[Stored items]
◆ ◆ ◆
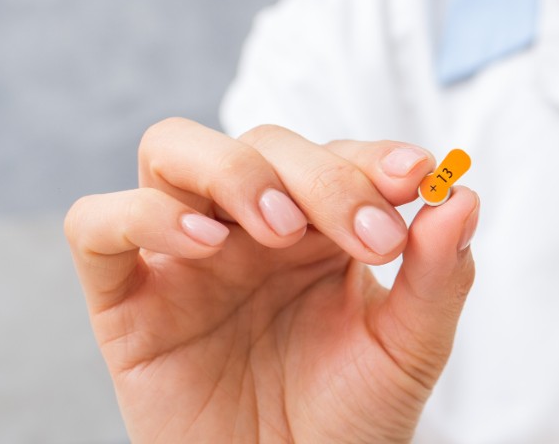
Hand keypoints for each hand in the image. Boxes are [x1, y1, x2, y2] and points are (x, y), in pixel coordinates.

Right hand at [65, 119, 478, 442]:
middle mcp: (248, 226)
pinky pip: (97, 222)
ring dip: (233, 170)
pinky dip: (141, 213)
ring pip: (172, 150)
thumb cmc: (349, 421)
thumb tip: (462, 194)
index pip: (338, 155)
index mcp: (319, 227)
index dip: (374, 157)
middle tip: (370, 236)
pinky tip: (203, 242)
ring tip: (282, 230)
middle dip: (322, 175)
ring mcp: (184, 255)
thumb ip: (438, 275)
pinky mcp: (125, 299)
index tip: (419, 176)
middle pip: (263, 143)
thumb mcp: (408, 350)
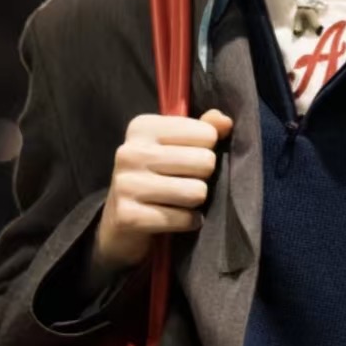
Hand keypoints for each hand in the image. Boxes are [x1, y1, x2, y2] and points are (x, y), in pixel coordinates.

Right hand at [90, 108, 233, 281]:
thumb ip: (204, 130)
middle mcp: (130, 152)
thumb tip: (225, 122)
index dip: (206, 151)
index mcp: (142, 127)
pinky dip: (188, 222)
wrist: (120, 222)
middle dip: (203, 178)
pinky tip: (175, 218)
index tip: (186, 160)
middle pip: (205, 161)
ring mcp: (126, 185)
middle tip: (185, 183)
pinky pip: (185, 218)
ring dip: (196, 202)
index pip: (207, 133)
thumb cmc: (156, 177)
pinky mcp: (129, 217)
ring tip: (180, 202)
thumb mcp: (176, 147)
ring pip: (197, 192)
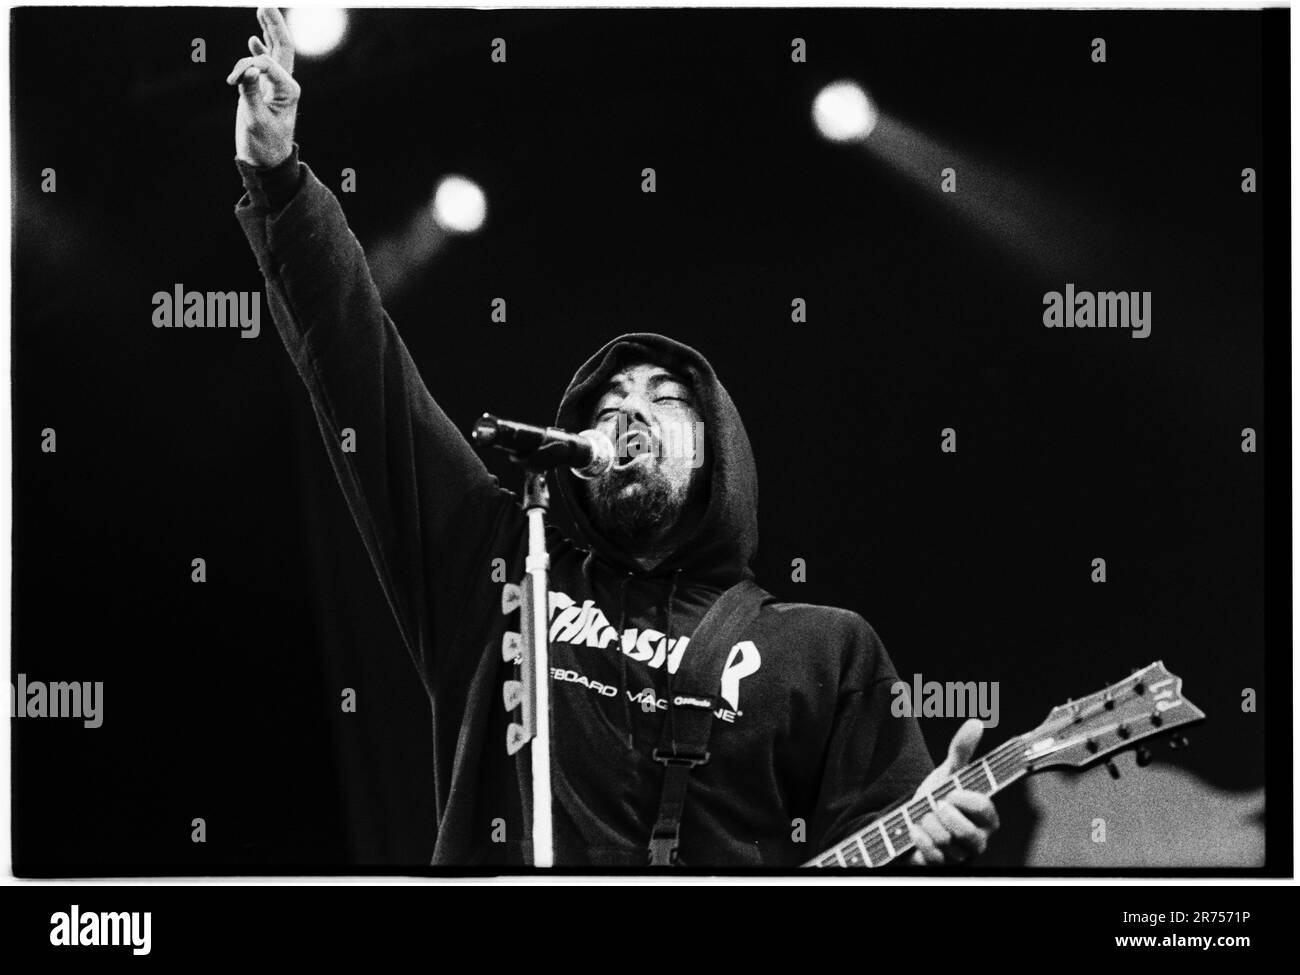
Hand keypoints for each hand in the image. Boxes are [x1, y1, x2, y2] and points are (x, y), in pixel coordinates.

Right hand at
◆ ◆ ◆
Retype the records verbatim, excluding each image they hold.

ANSWER BOX>
Hand keypoints for each hand in the image. Boxes are [x1, y1, x2, y2] and points are (x, y), in pixel coordinates.

Right hand at [65, 119, 478, 442]:
middle mcp: (248, 226)
pinky pip: (97, 222)
ring dip: (233, 170)
pinky dip: (141, 213)
ring pip: (172, 150)
thumb cmc: (349, 421)
thumb tip: (462, 194)
index pip: (338, 155)
index mcp: (319, 227)
index dip: (374, 157)
middle tip: (370, 236)
pinky tip: (203, 242)
ring tip: (282, 230)
middle dip: (322, 175)
ring mcp: (184, 255)
thumb ip: (438, 275)
pinky mcp: (125, 299)
index tip: (419, 176)
middle pip: (263, 143)
thumb mcp: (408, 350)
Hand keypoints for each hand in the image. Boxes are [x1, y1, x2, y2] and points are (x, y), in pixel coordinates.

Right hand at [90, 108, 233, 281]:
thumb ip: (204, 130)
middle mcp: (130, 152)
thumb tip: (225, 122)
index dip: (206, 151)
index mcp: (142, 127)
pinky dip: (188, 222)
wrist: (120, 222)
middle dip: (203, 178)
pinky tip: (175, 218)
index tip: (186, 160)
middle pip: (205, 161)
ring mcp: (126, 185)
middle tip: (185, 183)
pinky pip: (185, 218)
ring dip: (196, 202)
index pip: (207, 133)
thumb cmc: (156, 177)
pinky mcp: (129, 217)
ring tip: (180, 202)
thumb mcp: (176, 147)
ring pip: (197, 192)
Hand keypoints for each hand in the image. Boxes are [x1, y1, x2, y2] and points are (x, y), in pixel coordinates.

Right hand at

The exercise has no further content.